We can report on the accuracy of each model by first creating a list of the created models and using the summary function.
# summarize accuracy of models
results <- resamples(list(cart=fit.cart, knn=fit.knn, svm=fit.svm, rf=fit.rf))
summary(results)
##
## Call:
## summary.resamples(object = results)
##
## Models: cart, knn, svm, rf
## Number of resamples: 10
##
## Accuracy
## Min. 1st Qu. Median Mean 3rd Qu. Max. NA's
## cart 0.4808836 0.4948015 0.5095550 0.5070446 0.5145279 0.5424448 0
## knn 0.8581138 0.8649973 0.8696399 0.8702445 0.8732486 0.8837012 0
## svm 0.8071368 0.8285229 0.8398471 0.8386540 0.8551717 0.8581138 0
## rf 0.9872666 0.9893798 0.9910826 0.9914225 0.9938441 0.9957555 0
##
## Kappa
## Min. 1st Qu. Median Mean 3rd Qu. Max.
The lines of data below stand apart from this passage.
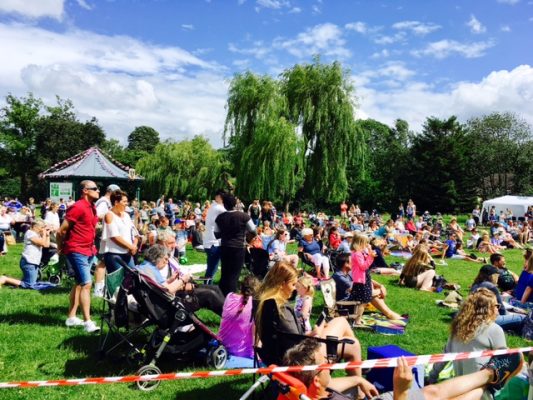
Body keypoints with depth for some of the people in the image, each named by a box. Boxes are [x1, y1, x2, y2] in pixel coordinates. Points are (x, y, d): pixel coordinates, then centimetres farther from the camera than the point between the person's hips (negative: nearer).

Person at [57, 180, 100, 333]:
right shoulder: (78, 207, -17)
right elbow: (62, 230, -14)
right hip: (77, 251, -9)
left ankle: (71, 317, 25)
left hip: (88, 250, 9)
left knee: (79, 284, 15)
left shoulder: (92, 207, 10)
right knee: (86, 284, -13)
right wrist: (61, 247, -1)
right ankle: (88, 322, -11)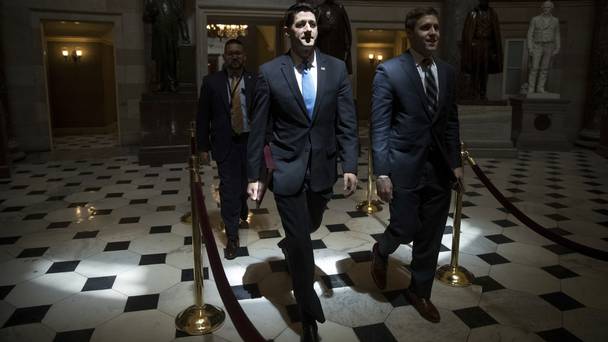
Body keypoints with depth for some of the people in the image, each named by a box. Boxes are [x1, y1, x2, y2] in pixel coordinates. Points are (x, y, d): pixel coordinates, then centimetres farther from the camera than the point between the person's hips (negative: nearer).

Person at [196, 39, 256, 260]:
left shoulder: (255, 82, 0)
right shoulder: (211, 82, -1)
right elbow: (203, 117, 0)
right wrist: (203, 146, -3)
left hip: (250, 141, 2)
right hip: (225, 143, -1)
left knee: (244, 184, 17)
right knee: (229, 188, -4)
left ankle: (241, 214, 45)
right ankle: (232, 237, 5)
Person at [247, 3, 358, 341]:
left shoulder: (337, 68, 0)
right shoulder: (269, 72, -7)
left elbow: (347, 122, -1)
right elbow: (259, 128, -4)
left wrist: (350, 166, -8)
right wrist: (255, 175, -4)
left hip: (323, 167, 3)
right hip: (287, 169, -3)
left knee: (311, 226, 23)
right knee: (301, 242, 2)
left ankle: (289, 246, 61)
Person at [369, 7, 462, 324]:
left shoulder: (447, 71, 8)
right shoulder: (389, 71, -8)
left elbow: (451, 121, 14)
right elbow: (379, 126, -11)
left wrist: (456, 162, 9)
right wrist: (381, 173, -15)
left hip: (439, 167, 5)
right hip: (405, 166, -5)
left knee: (431, 236, 11)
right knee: (405, 229, 1)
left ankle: (420, 291, 32)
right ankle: (381, 251, 37)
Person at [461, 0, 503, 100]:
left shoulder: (493, 15, 9)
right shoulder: (472, 14, 2)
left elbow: (496, 34, 10)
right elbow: (466, 32, 0)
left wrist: (496, 50, 5)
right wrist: (468, 46, -7)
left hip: (488, 47, 3)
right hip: (475, 46, -2)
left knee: (485, 71, 5)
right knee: (475, 71, -1)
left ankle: (483, 94, 11)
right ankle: (476, 94, 4)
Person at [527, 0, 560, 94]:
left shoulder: (555, 21, 4)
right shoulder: (535, 19, -4)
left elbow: (556, 35, 8)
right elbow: (530, 34, -3)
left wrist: (558, 49, 2)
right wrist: (529, 48, -12)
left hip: (549, 47, 2)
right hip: (538, 47, -2)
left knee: (545, 68, 4)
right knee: (534, 68, -7)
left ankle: (540, 88, 11)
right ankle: (531, 90, 1)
NA's
## cart 0.3222774 0.3405656 0.3602228 0.3565816 0.3663887 0.4047856 0
## knn 0.8205567 0.8292003 0.8351034 0.8358497 0.8395636 0.8531256 0
## svm 0.7555647 0.7825658 0.7970345 0.7955157 0.8165723 0.8201732 0
## rf 0.9838910 0.9865619 0.9887224 0.9891495 0.9922122 0.9946311 0
dotplot(results)
fit.rf
## Random Forest
##
## 11776 samples
## 152 predictor
## 5 classes: 'A', 'B', 'C', 'D', 'E'
##
## No pre-processing
## Resampling: Cross-Validated (10 fold)
## Summary of sample sizes: 10598, 10599, 10598, 10599, 10597, 10599, ...
## Resampling results across tuning parameters:
##
## mtry Accuracy Kappa
## 2 0.8412042 0.7970340
## 77 0.9914225 0.9891495
## 152 0.9825901 0.9779762
##
## Accuracy was used to select the optimal model using the largest value.
## The final value used for the model was mtry = 77.
We can see that the most accurate model in this case was Random Forest using 77 out of the 152 variables.
To validate the model choice, we test the model by applying prediction one time to the test set.
pred <- predict(fit.rf, testing)
testing$predRight <- pred==testing$classe
cmatrix <- confusionMatrix(table(pred, testing$classe))
cmatrix
## Confusion Matrix and Statistics
##
##
## pred A B C D E
## A 2231 7 0 0 0
## B 1 1509 0 0 0
## C 0 1 1364 3 0
## D 0 1 4 1283 2
## E 0 0 0 0 1440
##
## Overall Statistics
##
## Accuracy : 0.9976
## 95% CI : (0.9962, 0.9985)
## No Information Rate : 0.2845
## P-Value [Acc > NIR] : < 2.2e-16
##
## Kappa : 0.9969
##
## Mcnemar's Test P-Value : NA
##
## Statistics by Class:
##
## Class: A Class: B Class: C Class: D Class: E
## Sensitivity 0.9996 0.9941 0.9971 0.9977 0.9986
## Specificity 0.9988 0.9998 0.9994 0.9989 1.0000
## Pos Pred Value 0.9969 0.9993 0.9971 0.9946 1.0000
## Neg Pred Value 0.9998 0.9986 0.9994 0.9995 0.9997
## Prevalence 0.2845 0.1935 0.1744 0.1639 0.1838
## Detection Rate 0.2843 0.1923 0.1738 0.1635 0.1835
## Detection Prevalence 0.2852 0.1925 0.1744 0.1644 0.1835
## Balanced Accuracy 0.9992 0.9970 0.9982 0.9983 0.9993
The result shows an Accuracy of 0.9976 and Kappa of 0.9969, which aligns with the accuracy of our prediction with the training set.
From the confusion matrix, we know that the 95% confident interval of the Accuracy lies between 0.9896 and 0.9937, so we can be very confident that Random Forest prediction model is accurate.